(i) To prove the identity \(\cos 3\theta \equiv 4 \cos^3 \theta - 3 \cos \theta\), we start with the triple angle formula:
\(\cos 3\theta = \cos(2\theta + \theta) = \cos 2\theta \cos \theta - \sin 2\theta \sin \theta\).
Using \(\cos 2\theta = 2\cos^2 \theta - 1\) and \(\sin 2\theta = 2\sin \theta \cos \theta\), we have:
\(\cos 3\theta = (2\cos^2 \theta - 1)\cos \theta - (2\sin \theta \cos \theta)\sin \theta\).
\(\cos 3\theta = 2\cos^3 \theta - \cos \theta - 2\sin^2 \theta \cos \theta\).
Using \(\sin^2 \theta = 1 - \cos^2 \theta\), we get:
\(\cos 3\theta = 2\cos^3 \theta - \cos \theta - 2(1 - \cos^2 \theta)\cos \theta\).

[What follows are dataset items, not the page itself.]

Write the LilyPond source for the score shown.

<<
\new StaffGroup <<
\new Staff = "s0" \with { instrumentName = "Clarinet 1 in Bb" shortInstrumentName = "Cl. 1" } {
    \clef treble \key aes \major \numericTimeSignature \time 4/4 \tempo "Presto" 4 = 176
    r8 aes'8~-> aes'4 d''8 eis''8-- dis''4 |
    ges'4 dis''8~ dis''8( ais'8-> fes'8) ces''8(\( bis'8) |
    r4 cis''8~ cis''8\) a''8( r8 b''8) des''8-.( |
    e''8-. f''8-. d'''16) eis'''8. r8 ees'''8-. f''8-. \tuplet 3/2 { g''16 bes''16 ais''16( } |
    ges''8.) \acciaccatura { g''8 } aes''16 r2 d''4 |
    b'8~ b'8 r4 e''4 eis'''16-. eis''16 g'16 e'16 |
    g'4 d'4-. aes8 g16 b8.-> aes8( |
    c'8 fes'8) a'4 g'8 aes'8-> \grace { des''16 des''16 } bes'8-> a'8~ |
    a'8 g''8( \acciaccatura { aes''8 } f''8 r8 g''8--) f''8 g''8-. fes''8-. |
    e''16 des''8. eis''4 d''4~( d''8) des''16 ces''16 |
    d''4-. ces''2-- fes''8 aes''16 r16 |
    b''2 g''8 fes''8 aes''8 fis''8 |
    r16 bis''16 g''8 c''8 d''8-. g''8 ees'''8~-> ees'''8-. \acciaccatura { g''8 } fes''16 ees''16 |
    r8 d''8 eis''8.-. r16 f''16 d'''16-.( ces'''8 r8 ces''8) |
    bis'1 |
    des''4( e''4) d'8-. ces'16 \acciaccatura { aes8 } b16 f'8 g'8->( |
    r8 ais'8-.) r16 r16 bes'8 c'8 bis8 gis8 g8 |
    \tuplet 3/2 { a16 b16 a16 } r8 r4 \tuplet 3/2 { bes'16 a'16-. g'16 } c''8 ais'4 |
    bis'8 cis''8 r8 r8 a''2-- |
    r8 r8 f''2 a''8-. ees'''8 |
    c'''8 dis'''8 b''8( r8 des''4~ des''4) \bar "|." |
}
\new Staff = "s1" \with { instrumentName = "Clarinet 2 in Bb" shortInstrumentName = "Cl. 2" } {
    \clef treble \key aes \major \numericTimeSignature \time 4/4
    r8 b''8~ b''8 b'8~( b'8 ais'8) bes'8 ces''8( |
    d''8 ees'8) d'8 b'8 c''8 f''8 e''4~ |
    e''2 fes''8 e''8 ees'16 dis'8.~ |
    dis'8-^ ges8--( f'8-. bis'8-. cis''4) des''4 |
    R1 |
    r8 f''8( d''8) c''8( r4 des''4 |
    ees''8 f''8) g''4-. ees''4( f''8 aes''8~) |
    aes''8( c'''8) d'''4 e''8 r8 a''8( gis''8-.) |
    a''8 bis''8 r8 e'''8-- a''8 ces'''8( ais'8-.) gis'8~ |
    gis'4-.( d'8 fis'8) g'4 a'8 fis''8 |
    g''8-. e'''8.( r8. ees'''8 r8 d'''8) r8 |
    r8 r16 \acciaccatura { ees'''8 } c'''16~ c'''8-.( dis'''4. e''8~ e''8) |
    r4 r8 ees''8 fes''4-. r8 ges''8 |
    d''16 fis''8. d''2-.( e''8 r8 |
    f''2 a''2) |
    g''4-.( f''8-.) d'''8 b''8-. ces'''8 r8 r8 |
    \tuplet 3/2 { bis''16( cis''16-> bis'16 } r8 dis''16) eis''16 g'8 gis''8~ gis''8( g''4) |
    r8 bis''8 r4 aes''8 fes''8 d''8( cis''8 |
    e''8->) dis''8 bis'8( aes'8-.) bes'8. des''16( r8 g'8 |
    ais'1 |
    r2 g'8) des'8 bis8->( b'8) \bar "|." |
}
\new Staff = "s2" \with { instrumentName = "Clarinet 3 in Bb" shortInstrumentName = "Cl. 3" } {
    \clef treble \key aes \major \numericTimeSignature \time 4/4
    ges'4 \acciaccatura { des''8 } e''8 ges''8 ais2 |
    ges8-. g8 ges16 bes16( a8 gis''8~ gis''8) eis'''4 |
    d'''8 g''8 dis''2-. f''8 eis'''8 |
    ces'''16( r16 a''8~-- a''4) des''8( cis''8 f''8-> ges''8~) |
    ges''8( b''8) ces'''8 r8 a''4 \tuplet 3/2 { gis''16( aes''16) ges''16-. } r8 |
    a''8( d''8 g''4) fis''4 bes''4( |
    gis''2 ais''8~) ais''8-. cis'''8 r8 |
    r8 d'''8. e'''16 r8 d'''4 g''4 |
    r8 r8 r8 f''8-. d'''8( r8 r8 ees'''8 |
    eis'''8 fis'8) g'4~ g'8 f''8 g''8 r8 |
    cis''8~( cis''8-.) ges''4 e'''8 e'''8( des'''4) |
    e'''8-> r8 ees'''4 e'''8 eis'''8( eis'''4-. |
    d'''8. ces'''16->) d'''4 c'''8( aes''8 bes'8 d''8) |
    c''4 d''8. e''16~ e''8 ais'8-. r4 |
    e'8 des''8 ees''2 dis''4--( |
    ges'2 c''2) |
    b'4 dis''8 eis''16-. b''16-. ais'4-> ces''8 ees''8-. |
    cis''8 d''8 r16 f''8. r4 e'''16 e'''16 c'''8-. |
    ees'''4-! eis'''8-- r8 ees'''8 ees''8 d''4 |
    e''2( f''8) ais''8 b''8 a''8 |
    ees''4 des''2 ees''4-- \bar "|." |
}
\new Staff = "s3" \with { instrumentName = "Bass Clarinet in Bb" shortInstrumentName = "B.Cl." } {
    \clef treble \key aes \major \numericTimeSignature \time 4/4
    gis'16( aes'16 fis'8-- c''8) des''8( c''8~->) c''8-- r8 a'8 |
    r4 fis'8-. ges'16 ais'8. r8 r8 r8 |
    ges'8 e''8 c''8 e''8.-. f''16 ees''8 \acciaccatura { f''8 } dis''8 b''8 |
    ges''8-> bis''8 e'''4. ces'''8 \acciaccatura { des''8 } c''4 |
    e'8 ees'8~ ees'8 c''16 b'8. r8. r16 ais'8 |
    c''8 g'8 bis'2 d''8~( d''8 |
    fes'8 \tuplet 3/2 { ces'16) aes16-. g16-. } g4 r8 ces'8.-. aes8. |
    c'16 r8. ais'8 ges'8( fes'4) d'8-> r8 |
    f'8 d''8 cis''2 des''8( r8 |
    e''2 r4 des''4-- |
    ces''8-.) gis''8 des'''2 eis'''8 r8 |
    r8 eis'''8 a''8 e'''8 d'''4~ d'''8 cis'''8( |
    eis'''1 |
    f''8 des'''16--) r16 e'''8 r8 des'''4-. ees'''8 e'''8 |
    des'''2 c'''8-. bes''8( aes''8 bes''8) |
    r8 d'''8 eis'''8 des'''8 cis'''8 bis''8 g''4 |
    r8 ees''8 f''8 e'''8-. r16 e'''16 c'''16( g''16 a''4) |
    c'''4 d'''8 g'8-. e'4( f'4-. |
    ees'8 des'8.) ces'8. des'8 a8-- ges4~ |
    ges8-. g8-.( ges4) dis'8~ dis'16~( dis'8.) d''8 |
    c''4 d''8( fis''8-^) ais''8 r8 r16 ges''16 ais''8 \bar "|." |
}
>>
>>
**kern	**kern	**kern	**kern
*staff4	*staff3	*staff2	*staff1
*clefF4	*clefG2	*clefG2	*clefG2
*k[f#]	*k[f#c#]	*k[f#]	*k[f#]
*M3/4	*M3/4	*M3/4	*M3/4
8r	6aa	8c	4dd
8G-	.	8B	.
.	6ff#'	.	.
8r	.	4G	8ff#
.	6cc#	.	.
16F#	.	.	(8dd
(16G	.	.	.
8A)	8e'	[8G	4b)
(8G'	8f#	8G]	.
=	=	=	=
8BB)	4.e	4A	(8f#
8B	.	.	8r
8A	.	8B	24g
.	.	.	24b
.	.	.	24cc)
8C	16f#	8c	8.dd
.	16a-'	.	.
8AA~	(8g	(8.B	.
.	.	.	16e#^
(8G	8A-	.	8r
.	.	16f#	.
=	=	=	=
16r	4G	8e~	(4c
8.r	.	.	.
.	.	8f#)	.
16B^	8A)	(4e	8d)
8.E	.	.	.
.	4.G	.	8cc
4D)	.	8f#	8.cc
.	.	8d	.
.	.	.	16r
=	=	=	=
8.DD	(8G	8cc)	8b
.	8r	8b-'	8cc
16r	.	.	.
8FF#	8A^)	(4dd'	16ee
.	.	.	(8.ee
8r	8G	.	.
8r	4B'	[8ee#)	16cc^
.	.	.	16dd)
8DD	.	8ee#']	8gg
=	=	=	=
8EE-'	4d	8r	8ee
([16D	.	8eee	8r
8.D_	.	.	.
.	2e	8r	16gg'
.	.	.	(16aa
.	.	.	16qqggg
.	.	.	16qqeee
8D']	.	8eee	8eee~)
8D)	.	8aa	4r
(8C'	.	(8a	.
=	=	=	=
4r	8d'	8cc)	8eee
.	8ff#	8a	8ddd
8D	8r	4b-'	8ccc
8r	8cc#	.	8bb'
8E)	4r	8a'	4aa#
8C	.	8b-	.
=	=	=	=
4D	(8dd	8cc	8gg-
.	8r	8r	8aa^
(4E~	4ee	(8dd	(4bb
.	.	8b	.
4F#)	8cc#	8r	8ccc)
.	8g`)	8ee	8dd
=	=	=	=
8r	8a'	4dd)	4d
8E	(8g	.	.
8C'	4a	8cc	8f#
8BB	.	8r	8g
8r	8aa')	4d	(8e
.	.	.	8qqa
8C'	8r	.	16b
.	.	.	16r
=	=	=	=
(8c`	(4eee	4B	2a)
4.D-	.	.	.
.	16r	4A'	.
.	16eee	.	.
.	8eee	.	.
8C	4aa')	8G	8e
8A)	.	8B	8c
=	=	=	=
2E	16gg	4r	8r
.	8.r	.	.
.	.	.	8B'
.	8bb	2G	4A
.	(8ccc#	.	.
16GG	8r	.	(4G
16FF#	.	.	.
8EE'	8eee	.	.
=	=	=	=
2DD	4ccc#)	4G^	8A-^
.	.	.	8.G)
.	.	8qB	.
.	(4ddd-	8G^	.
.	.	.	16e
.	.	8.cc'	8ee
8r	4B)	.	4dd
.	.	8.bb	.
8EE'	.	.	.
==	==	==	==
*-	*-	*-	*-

\(\cos 3\theta = 2\cos^3 \theta - \cos \theta - 2\cos \theta + 2\cos^3 \theta\).
\(\cos 3\theta = 4\cos^3 \theta - 3\cos \theta\).
(ii) Using the identity, we find the integral:
\(\int_{\frac{1}{3}\pi}^{\frac{1}{2}\pi} \cos^3 \theta \, d\theta = \int_{\frac{1}{3}\pi}^{\frac{1}{2}\pi} \frac{1}{4}(\cos 3\theta + 3\cos \theta) \, d\theta\).
\(= \frac{1}{4} \left[ \int_{\frac{1}{3}\pi}^{\frac{1}{2}\pi} \cos 3\theta \, d\theta + 3 \int_{\frac{1}{3}\pi}^{\frac{1}{2}\pi} \cos \theta \, d\theta \right]\).
The integral of \(\cos 3\theta\) is \(\frac{1}{3} \sin 3\theta\), and the integral of \(\cos \theta\) is \(\sin \theta\).
\(= \frac{1}{4} \left[ \frac{1}{3} (\sin(3 \times \frac{1}{2}\pi) - \sin(3 \times \frac{1}{3}\pi)) + 3 (\sin(\frac{1}{2}\pi) - \sin(\frac{1}{3}\pi)) \right]\).
\(= \frac{1}{4} \left[ \frac{1}{3} (0 - \frac{\sqrt{3}}{2}) + 3 (1 - \frac{1}{2}) \right]\).
\(= \frac{1}{4} \left[ -\frac{\sqrt{3}}{6} + \frac{3}{2} \right]\).
\(= \frac{1}{4} \left[ \frac{3}{2} - \frac{\sqrt{3}}{6} \right]\).
\(= \frac{1}{4} \left[ \frac{9}{6} - \frac{\sqrt{3}}{6} \right]\).
\(= \frac{1}{4} \times \frac{9 - \sqrt{3}}{6}\).
\(= \frac{9 - \sqrt{3}}{24}\).
\(= \frac{2}{3} - \frac{3}{8} \sqrt{3}\).